Verilen Metin.
Liseli gençler kadının görünmezliğine noktayı koyuyor

Açı Okullarından 15-18 yaş arasında 18 genç, görüp de bir şey yapamadıkları şiddet olaylarında bir fark yaratmak için yola çıktı. Teri Eskenazi’nin danışmanlığında aralarında Beliz Kandiyoti’nin de bulunduğu ekip ‘Şiddete Nokta Koy’ projesi ile okulları dolaşarak, milenyum kuşağının bir fark yaratabileceğini anlatıyorlar.

Toplum
20 Mayıs 2020 Çarşamba

Bugüne kadar 4 binden fazla öğrenciye ulaşan gençler, her sunumdan sonra o okuldan eklenen gönüllüleri eğiterek onların da başka okula gitmesini sağlıyor; her geçen gün etki piramitlerini büyütmeye devam ediyorlar. Ekip ayrıca yılda bir yaptıkları Nokta Koy Zirvesinde bir kadın sorununa nokta koyuyor. Bu yıl Boğaziçi Üniversitesinde olması planlanan konferans koronadan dolayı Instagram Live’a taşındı.

28-31 Mayıs tarihleri arasında Instagram @siddetenoktakoy sayfasında daha fazla genci ve yetişkini bir araya getirerek fark yaratmaya devam edecekler. Zirve dört gün boyunca, her gün 17.00-18.00 saatleri arasında gerçekleşecek.

Düz metin belge kaynakları
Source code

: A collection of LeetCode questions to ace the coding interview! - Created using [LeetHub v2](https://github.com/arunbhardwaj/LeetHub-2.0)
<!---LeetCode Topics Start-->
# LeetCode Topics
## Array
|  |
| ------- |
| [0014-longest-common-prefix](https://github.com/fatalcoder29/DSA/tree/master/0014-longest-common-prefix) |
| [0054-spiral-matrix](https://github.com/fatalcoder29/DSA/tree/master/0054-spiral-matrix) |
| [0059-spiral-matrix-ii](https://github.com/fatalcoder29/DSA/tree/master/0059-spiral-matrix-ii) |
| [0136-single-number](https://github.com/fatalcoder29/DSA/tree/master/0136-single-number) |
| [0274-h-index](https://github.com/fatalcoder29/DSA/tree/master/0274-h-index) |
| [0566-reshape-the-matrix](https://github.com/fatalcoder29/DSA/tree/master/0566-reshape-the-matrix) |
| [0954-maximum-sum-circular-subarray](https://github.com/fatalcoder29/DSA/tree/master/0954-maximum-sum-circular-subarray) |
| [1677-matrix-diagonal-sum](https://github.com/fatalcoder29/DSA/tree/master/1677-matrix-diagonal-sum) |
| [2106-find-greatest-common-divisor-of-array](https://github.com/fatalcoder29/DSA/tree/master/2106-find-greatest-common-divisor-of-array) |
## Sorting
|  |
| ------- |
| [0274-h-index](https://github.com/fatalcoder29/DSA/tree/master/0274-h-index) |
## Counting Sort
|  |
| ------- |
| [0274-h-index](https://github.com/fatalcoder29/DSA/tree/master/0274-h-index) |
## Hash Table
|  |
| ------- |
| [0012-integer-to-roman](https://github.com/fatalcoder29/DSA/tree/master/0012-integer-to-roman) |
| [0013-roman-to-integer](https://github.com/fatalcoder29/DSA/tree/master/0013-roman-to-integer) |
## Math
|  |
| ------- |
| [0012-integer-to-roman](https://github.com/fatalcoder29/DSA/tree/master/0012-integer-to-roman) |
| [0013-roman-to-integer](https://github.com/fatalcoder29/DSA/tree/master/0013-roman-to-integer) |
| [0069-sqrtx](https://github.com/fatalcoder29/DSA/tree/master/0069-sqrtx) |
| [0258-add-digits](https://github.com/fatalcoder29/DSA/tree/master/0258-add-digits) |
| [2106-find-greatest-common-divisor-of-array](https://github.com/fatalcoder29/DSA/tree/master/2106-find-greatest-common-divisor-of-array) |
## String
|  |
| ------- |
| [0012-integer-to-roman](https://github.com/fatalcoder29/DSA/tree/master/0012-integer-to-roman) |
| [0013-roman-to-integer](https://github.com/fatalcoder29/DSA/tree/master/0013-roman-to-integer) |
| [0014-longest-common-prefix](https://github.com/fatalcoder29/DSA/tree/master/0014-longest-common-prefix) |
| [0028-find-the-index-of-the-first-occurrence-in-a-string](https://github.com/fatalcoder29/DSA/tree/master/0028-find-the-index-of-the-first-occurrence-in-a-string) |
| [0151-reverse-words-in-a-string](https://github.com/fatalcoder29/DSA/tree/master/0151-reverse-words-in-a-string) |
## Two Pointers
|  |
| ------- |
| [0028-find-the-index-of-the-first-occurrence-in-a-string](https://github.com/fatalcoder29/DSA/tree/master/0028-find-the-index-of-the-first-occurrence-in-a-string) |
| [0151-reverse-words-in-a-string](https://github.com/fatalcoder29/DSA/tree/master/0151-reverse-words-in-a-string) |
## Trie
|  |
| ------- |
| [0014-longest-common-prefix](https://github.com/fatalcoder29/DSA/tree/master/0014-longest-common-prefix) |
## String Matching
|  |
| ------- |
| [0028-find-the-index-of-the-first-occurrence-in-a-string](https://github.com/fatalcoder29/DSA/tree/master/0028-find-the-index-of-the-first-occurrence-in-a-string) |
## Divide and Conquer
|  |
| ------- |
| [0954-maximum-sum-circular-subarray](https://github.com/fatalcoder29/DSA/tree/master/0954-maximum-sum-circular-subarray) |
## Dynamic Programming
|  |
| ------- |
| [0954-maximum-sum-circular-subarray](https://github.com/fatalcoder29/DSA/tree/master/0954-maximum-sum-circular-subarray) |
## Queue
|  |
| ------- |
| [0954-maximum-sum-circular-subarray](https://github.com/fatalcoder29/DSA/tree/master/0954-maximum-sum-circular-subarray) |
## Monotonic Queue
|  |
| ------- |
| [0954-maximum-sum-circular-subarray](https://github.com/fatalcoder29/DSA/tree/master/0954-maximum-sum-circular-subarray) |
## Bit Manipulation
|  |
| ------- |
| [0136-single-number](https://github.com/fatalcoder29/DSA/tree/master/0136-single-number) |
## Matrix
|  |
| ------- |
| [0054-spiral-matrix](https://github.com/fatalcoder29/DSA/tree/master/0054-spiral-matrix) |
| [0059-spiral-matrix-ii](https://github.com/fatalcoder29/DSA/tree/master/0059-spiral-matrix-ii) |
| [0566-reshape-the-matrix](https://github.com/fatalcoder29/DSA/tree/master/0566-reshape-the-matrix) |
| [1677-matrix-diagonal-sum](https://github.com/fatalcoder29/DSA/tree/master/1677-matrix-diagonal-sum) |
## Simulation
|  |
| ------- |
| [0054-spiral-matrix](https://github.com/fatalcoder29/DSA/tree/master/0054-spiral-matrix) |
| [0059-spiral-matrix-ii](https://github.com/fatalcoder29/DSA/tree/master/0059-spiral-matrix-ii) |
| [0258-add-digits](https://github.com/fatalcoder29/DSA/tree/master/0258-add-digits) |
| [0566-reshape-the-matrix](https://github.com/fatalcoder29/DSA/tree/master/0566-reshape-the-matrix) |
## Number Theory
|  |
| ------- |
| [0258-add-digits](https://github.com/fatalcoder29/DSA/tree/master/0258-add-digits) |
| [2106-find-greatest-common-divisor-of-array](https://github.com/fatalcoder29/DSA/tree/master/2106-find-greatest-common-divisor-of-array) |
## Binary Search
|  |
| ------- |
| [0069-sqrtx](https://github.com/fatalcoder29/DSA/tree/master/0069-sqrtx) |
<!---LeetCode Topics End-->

...

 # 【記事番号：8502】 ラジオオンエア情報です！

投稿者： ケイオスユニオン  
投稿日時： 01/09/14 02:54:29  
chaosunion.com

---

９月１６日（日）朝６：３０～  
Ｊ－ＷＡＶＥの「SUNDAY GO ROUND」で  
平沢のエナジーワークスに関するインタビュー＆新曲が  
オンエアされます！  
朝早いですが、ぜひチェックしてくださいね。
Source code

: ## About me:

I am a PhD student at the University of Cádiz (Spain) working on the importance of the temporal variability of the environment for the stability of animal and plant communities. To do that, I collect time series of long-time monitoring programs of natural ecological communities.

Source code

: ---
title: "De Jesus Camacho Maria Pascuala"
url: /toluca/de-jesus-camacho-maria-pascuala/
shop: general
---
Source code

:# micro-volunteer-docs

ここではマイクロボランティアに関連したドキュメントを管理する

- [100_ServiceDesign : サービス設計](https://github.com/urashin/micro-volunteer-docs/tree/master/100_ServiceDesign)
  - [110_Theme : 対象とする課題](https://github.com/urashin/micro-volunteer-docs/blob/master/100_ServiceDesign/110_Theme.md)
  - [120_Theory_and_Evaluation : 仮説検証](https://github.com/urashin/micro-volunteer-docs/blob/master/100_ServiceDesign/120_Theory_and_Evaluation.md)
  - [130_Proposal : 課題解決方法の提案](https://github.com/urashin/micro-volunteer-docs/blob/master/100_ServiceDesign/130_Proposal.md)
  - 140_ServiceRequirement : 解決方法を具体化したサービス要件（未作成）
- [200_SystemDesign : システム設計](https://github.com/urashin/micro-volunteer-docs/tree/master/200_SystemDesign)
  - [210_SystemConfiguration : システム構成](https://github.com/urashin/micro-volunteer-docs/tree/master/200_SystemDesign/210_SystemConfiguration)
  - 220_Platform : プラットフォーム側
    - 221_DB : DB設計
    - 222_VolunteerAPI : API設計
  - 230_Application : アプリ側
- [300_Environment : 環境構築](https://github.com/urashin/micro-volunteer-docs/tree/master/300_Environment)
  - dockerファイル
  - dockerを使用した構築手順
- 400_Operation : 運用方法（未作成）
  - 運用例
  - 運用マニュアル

--

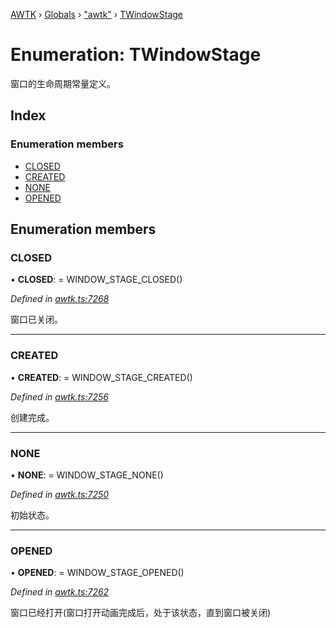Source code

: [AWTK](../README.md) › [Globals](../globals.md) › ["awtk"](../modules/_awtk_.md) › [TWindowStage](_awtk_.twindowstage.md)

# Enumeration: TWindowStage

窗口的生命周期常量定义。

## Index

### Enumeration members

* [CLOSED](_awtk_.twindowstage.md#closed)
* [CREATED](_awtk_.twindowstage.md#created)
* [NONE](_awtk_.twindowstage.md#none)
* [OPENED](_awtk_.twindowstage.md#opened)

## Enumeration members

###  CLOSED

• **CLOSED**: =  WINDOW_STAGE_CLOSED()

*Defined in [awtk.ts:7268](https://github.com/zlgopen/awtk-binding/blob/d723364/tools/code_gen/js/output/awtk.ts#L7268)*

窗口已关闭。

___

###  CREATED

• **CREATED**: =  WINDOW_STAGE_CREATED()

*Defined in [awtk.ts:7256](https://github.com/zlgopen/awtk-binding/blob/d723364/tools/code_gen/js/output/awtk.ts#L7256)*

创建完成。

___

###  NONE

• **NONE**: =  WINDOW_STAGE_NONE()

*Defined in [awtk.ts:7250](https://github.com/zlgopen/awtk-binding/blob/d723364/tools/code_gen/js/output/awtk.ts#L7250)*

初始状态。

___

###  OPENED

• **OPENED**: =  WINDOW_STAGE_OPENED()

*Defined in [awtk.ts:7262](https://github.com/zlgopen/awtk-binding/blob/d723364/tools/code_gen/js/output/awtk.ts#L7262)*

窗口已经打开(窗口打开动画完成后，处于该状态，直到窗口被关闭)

Alıştırma Seti.
• 1. Şiddete Nokta Koy haberinde "28-31 Mayıs tarihleri" kısmından "saatleri arasında gerçekleşecek." kısmına kadar uzanan bölümü hiç değiştirmeden aktarır mısın?
• 2. Şiddete Nokta Koy haberinde "Bugüne kadar 4 binden fazla" diye başlayan paragrafı, ana bilgilerini koruyarak madde madde yazar mısın?

Madde Madde Cevaplar.
• 1.
28-31 Mayıs tarihleri arasında Instagram @siddetenoktakoy sayfasında daha fazla genci ve yetişkini bir araya getirerek fark yaratmaya devam edecekler. Zirve dört gün boyunca, her gün 17.00-18.00 saatleri arasında gerçekleşecek.

• 2.
- Gençler bugüne kadar 4 binden fazla öğrenciye ulaştı.
- Her sunumdan sonra o okuldan katılan gönüllüleri eğitip başka okullara gitmelerini sağlıyorlar. Böylece etki piramitleri büyümeye devam ediyor.
- Ekip, yılda bir düzenlediği Nokta Koy Zirvesinde bir kadın sorununa nokta koyuyor.
- Bu yıl Boğaziçi Üniversitesinde yapılması planlanan konferans, korona yüzünden Instagram Live'a taşındı.